◆ **Extract to read**
This thread has been locked.

If you have a related question, please click the "Ask a related question" button in the top right corner. The newly created question will be automatically linked to this question.

RTOS/AM3358: NDK ping issue

Part Number: AM3358
Other Parts Discussed in Thread: SYSBIOS

Tool/software: TI-RTOS

Hi,

  I think I got the same problem as this url described: https://e2e.ti.com/support/processors/f/791/t/701299?tisearch=e2e-sitesearch&keymatch=%20user:290018

  I have a customized am335x board, almost same to bbb.

  With my own Application, or the official examples such as 'NIMU_BasicExample_evmAM335x_armExampleproject' and 'NIMU_FtpExample_evmAM335x_armExampleproject', the ping (ping 192.168.1.4) is ok in a duration about 5 minutes, and then sudden to fail. It seems only a power-recycle can recover (Re-load .out via JTAG will not recover the network).

  My environment are:

  * pdk_am335x_1_0_14

  * ndk_3_40_01_01

  * Bios 6.75.2.00

  * EDMA3 2.12.5

  With the default setting 'Global.ndkTickPeriod = 200', ping failed after about 5 minutes.

  With the setting 'Global.ndkTickPeriod = 2000', ping last for more than 10 minutes.

  When the same board running Linux, ping is always ok. This indicates the hardware is ok.

◆ **What to do**
[A] List every software package and version that the forum thread gives as part of the environment.
[B] Decide whether each statement agrees with the forum thread, answering yes or no and quoting the words that settle it: (i) With the default tick period setting, ping failed after about 5 minutes. (ii) Reloading the .out file via JTAG brings the network back. (iii) Ping also fails when the same board runs Linux.
[C] In the forum thread, what IP address is given in the ping command?
Answer from the forum thread alone.

◆ **Raw records**
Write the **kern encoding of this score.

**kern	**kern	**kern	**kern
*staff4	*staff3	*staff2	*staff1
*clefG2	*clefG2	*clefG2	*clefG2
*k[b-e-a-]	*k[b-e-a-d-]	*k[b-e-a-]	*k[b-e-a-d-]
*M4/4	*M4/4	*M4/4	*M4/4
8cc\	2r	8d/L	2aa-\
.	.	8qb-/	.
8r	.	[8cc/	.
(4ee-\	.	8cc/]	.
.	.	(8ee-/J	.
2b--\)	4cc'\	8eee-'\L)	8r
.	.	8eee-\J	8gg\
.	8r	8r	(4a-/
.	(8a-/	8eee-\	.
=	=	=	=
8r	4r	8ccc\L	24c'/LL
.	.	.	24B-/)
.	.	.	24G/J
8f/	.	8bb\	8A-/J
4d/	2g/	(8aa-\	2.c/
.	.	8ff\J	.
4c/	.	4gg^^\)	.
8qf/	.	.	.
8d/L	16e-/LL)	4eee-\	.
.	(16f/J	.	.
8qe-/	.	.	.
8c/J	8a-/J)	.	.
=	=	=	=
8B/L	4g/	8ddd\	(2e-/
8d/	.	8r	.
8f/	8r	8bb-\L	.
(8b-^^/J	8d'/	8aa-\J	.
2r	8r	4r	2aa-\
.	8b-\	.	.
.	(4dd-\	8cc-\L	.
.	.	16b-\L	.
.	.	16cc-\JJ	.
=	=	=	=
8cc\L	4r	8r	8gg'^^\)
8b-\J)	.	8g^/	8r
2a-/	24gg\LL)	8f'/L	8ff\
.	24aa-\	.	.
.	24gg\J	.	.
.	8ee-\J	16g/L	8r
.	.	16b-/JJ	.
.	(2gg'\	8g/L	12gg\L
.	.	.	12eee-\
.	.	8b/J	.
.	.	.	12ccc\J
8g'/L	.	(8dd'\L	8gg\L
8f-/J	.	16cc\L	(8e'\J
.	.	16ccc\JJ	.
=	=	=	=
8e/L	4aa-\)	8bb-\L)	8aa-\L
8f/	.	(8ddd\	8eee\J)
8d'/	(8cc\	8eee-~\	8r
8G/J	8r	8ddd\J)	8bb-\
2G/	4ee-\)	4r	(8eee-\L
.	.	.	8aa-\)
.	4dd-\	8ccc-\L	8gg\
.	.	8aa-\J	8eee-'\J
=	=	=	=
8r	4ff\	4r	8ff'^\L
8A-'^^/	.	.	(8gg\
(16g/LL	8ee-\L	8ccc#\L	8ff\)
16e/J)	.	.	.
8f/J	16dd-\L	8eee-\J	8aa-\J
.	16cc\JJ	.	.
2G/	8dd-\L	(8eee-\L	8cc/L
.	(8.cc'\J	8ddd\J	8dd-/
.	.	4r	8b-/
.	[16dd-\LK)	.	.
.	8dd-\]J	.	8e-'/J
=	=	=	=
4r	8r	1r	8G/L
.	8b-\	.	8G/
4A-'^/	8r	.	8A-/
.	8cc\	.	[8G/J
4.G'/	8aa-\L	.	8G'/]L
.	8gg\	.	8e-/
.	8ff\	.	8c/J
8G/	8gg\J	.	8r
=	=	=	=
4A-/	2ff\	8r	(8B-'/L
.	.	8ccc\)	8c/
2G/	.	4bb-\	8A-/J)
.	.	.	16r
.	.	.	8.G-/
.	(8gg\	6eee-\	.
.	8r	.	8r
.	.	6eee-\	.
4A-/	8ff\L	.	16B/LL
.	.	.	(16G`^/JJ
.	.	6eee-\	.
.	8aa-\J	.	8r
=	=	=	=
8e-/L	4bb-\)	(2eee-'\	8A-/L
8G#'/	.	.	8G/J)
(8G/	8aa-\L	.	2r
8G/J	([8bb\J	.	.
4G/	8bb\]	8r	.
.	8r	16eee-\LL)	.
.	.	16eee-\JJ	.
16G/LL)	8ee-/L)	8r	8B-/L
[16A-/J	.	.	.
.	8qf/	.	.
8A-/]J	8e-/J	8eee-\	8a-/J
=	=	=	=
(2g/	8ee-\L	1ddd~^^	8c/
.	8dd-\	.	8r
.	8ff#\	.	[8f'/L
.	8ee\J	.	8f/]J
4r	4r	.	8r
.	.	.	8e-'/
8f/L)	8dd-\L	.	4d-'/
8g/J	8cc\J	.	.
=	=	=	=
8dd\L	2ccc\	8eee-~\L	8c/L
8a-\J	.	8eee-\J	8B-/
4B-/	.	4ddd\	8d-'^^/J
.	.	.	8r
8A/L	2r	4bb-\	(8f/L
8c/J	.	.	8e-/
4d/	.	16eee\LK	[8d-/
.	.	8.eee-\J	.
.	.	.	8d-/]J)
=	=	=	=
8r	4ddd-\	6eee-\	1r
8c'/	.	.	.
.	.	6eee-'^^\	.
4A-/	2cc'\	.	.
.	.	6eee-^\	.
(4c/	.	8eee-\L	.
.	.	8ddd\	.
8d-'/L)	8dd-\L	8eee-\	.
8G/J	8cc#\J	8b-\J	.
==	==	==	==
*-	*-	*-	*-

◆ **Exercise solutions**
[A] pdk_am335x_1_0_14, ndk_3_40_01_01, Bios 6.75.2.00, EDMA3 2.12.5

[B]
(i) Yes: "With the default setting 'Global.ndkTickPeriod = 200', ping failed after about 5 minutes."
(ii) No: "Re-load .out via JTAG will not recover the network"
(iii) No: "When the same board running Linux, ping is always ok."

[C] 192.168.1.4